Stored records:
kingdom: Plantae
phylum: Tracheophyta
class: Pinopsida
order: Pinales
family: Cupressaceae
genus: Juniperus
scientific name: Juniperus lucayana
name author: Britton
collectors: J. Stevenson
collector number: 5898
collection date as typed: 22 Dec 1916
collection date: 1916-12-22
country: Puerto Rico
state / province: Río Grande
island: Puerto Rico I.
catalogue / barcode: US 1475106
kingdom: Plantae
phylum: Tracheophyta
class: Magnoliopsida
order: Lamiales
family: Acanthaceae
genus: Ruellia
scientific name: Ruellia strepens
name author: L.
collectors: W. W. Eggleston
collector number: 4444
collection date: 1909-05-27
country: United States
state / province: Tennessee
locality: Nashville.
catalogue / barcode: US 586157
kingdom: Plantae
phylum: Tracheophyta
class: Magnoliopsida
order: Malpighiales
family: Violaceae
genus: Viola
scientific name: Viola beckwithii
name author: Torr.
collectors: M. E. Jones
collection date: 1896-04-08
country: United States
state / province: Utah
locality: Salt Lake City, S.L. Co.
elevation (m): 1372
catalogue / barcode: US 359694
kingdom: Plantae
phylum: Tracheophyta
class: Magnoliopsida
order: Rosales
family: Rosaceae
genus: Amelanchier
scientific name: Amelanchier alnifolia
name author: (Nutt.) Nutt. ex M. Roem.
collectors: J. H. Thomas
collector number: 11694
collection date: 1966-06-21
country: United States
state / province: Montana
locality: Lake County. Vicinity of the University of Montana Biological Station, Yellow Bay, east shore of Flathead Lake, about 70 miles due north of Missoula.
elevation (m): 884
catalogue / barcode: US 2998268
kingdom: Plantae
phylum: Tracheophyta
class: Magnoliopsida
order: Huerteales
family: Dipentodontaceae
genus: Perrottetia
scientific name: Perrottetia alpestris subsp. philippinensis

GIVEN INSTRUCTION:
Please count the lines above that contain the string "author", and give only that number.

OUTPUT BELOW:
4